We need a neutral voice in the market – to interpret all the facts and data with no disguise, to highlight the market trends with no vested interest, and to share valuable experience/advice with fellow property buyers.
And that’s exactly the reason why I started this blog 6 years ago, took the time to write a book, and spent my time running talks and workshops.
Property Soul says
“Now Could Be a Good Time to Buy Singapore Property Stocks” – another used-car-salesman talk by OCBC head of research.
All market speculations and views with no research support, e.g..,
– “Singapore’s home prices are set to make a comeback after a three-year losing streak”
– “property developer stocks are the best way to play that rebound”
– “the government could signal its intention to reconsider property cooling measures as early as the budget speech in February”
They could have kept their professional image intact by simply running a sponsored ad.
The story was covered by Bloomberg and rapidly copied by Today, Yahoo Finance, The Edge, Singapore Business Review, etc. without using their brains.
https://www.bloomberg.com/news/articles/2017-01-25/singapore-property-comeback-seen-boosting-large-developer-stocks
Fred says
If you are in a village, when you hear a dog howls, soon, the whole village dogs will also howl. In packs, in herds or in flocks, they howl in unison. Our experts, analyst and others are same, same.
Research means effort and work. Echoing others is easy esp in Internet age.
Property Soul says
I like your analogy! Same for the crowing of the roosters!
James Tan says
I like this statement: “How naive to believe that overseas property investment is a zero-sum game between two small countries.”

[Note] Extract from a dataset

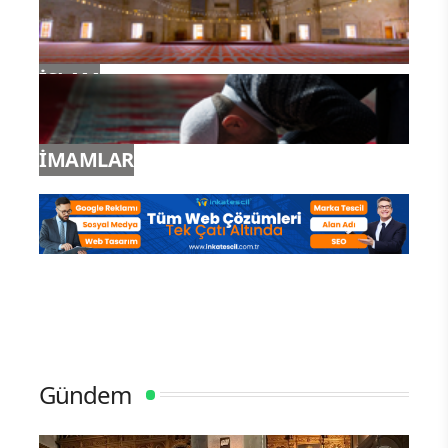
İSLAM
İMAMLAR
Gündem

Not only that it punches a big hole on the of core of the “experts” claim, it reflects how biased many “analyses” are today.
Property Soul says
The local media do nothing but echo the biased remarks of these so-called industry experts. They try to influence the public to the advantage of the latter. To readers with independent thinking, they are a big embarrassment.
Neysa says
Thumbs up lady! Really frustrated with “controlled” articles to mislead the public so that they rush in to buy and then help to clear stocks!! What a ridiculously article to state that after just a 10-11%, mkt had reached its targeted drop and price is expected to recover!!!!
Property Soul says
Yes, those industry stakeholders with vested interests are helping each other by telling the media similar stories – in order to offload leftover stocks and unforeseeable risks to ignorant buyers.